Saved data entries:
- Opening Delimiter -

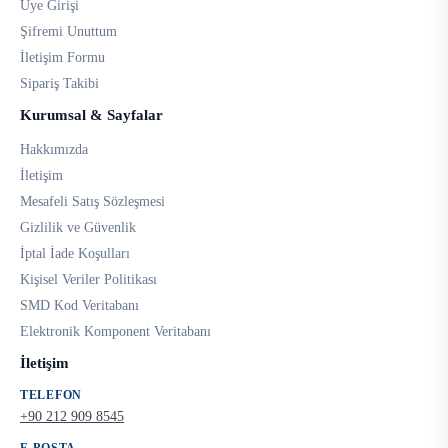
Üye Girişi
Şifremi Unuttum
İletişim Formu
Sipariş Takibi
Kurumsal & Sayfalar
Hakkımızda
İletişim
Mesafeli Satış Sözleşmesi
Gizlilik ve Güvenlik
İptal İade Koşulları
Kişisel Veriler Politikası
SMD Kod Veritabanı
Elektronik Komponent Veritabanı
İletişim
TELEFON
+90 212 909 8545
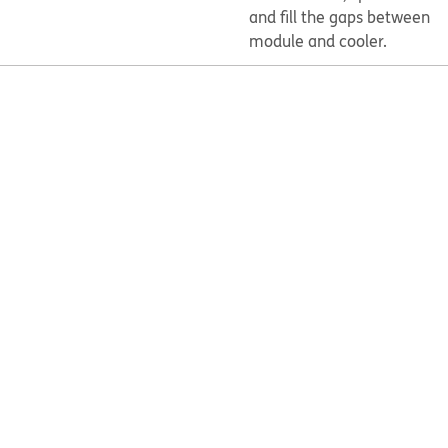
and fill the gaps between
module and cooler.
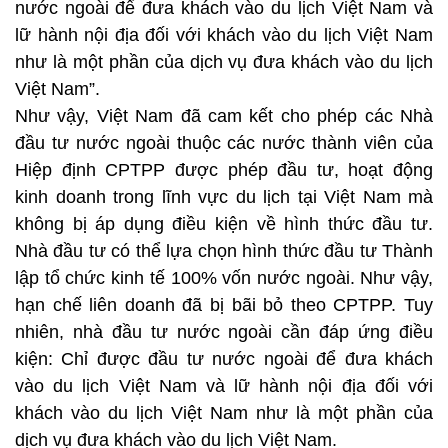
nước ngoài để đưa khách vào du lịch Việt Nam và
lữ hành nội địa đối với khách vào du lịch Việt Nam
như là một phần của dịch vụ đưa khách vào du lịch
Việt Nam”.
Như vậy, Việt Nam đã cam kết cho phép các Nhà
đầu tư nước ngoài thuộc các nước thành viên của
Hiệp định CPTPP được phép đầu tư, hoạt động
kinh doanh trong lĩnh vực du lịch tại Việt Nam mà
không bị áp dụng điều kiện về hình thức đầu tư.
Nhà đầu tư có thể lựa chọn hình thức đầu tư Thành
lập tổ chức kinh tế 100% vốn nước ngoài. Như vậy,
hạn chế liên doanh đã bị bãi bỏ theo CPTPP. Tuy
nhiên, nhà đầu tư nước ngoài cần đáp ứng điều
kiện: Chỉ được đầu tư nước ngoài để đưa khách
vào du lịch Việt Nam và lữ hành nội địa đối với
khách vào du lịch Việt Nam như là một phần của
dịch vụ đưa khách vào du lịch Việt Nam.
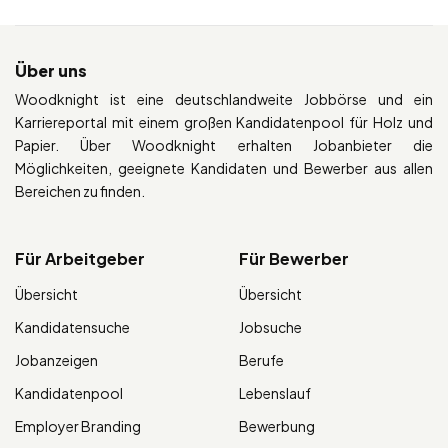
Über uns
Woodknight ist eine deutschlandweite Jobbörse und ein
Karriereportal mit einem großen Kandidatenpool für Holz und
Papier. Über Woodknight erhalten Jobanbieter die
Möglichkeiten, geeignete Kandidaten und Bewerber aus allen
Bereichen zu finden.
Für Arbeitgeber
Für Bewerber
Übersicht
Übersicht
Kandidatensuche
Jobsuche
Jobanzeigen
Berufe
Kandidatenpool
Lebenslauf
Employer Branding
Bewerbung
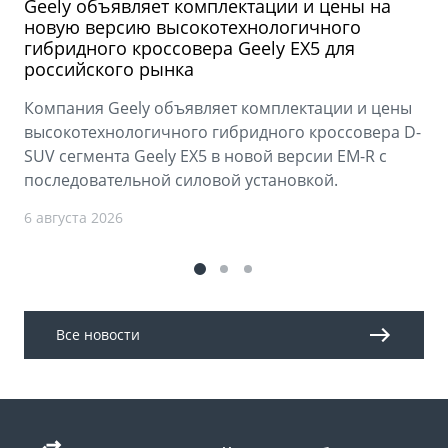
Geely объявляет комплектации и цены на
новую версию высокотехнологичного
гибридного кроссовера Geely EX5 для
российского рынка
Компания Geely объявляет комплектации и цены
высокотехнологичного гибридного кроссовера D-
SUV сегмента Geely EX5 в новой версии EM-R с
последовательной силовой установкой.
6 августа 2026
Все новости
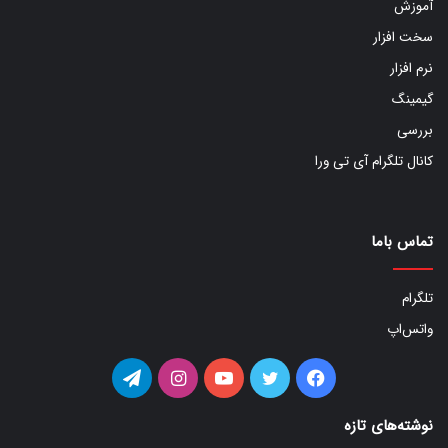
آموزش
سخت افزار
نرم افزار
گیمینگ
بررسی
کانال تلگرام آی تی ورا
تماس باما
تلگرام
واتس‌اپ
فیس
توییتر
یوتیوب
اینستاگرام
تلگرام
بوک
نوشته‌های تازه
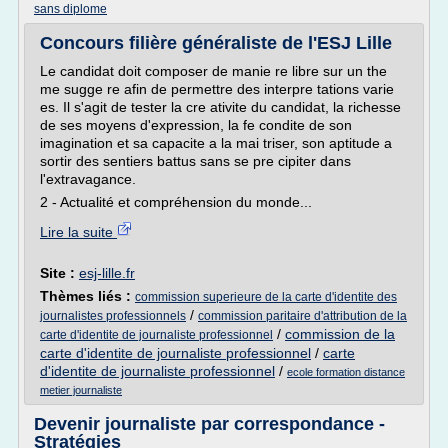
sans diplome
Concours filière généraliste de l'ESJ Lille
Le candidat doit composer de manie re libre sur un the
me sugge re afin de permettre des interpre tations varie
es. Il s'agit de tester la cre ativite du candidat, la richesse
de ses moyens d'expression, la fe condite de son
imagination et sa capacite a la mai triser, son aptitude a
sortir des sentiers battus sans se pre cipiter dans
l'extravagance.
2 - Actualité et compréhension du monde...
Lire la suite
Site :
esj-lille.fr
Thèmes liés :
commission superieure de la carte d'identite des
/
journalistes professionnels
commission paritaire d'attribution de la
/
commission de la
carte d'identite de journaliste professionnel
carte d'identite de journaliste professionnel
/
carte
d'identite de journaliste professionnel
/
ecole formation distance
metier journaliste
Devenir journaliste par correspondance -
Stratégies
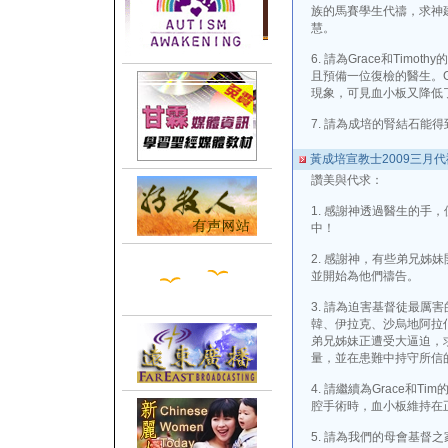
族的馬賽學生代禱，求神
慧。
6. 請為Grace和Tim
且預備一位復檢的醫生。G
現象，可見血小板又降低
7. 請為成培的腎結石能
黃成培宣教士2009三月
讚美與代求：
1. 感謝神透過醫生的手，使
中！
2. 感謝神，有些弟兄姊
並開始為他們禱告。
3. 請為迫害基督徒最厲
韓、伊拉克、沙烏地阿拉
弟兄姊妹正遭受大逼迫，
量，並在患難中持守所信
4. 請繼續為Grace和T
腔手術時，血小板維持在
5. 請為我們的母會基督之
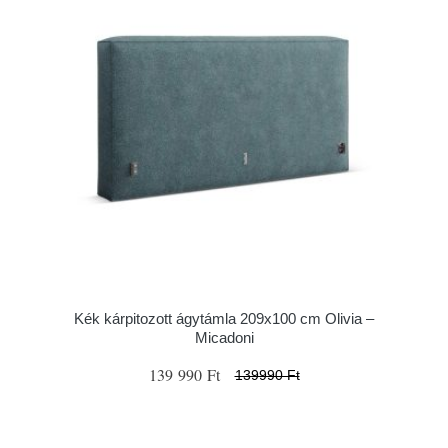
Kék kárpitozott ágytámla 209x100 cm Olivia –
Micadoni
139 990 Ft
139990 Ft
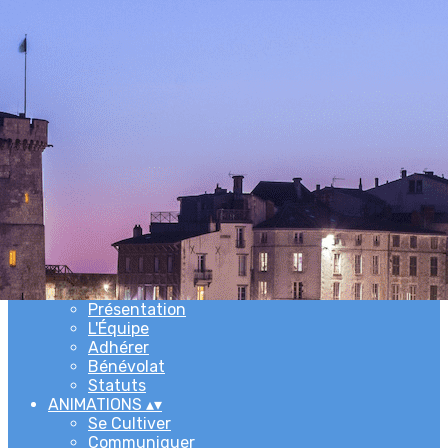
Exporter les lignes sélectionnées
Exporter toutes les colonnes
Exporter uniquement les colonnes affichées
Menu
Ajoutez un logo, un bouton, des réseaux sociaux
Cliquez pour éditer
ACCUEIL
▴
▾
L'ASSOCIATION
▴
▾
Newsletters
Présentation
L'Équipe
Adhérer
Bénévolat
Statuts
ANIMATIONS
▴
▾
Se Cultiver
Communiquer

- Closing Delimiter -

- WHAT TO WORK ON: Leaving pictures out, output the lines of the data above from the one with "212 909 8545" through the one with "lập tổ chức", word for word.

- REPLY TO THE TASK:
+90 212 909 8545
and fill the gaps between
module and cooler.
nước ngoài để đưa khách vào du lịch Việt Nam và
lữ hành nội địa đối với khách vào du lịch Việt Nam
như là một phần của dịch vụ đưa khách vào du lịch
Việt Nam”.
Như vậy, Việt Nam đã cam kết cho phép các Nhà
đầu tư nước ngoài thuộc các nước thành viên của
Hiệp định CPTPP được phép đầu tư, hoạt động
kinh doanh trong lĩnh vực du lịch tại Việt Nam mà
không bị áp dụng điều kiện về hình thức đầu tư.
Nhà đầu tư có thể lựa chọn hình thức đầu tư Thành
lập tổ chức kinh tế 100% vốn nước ngoài. Như vậy,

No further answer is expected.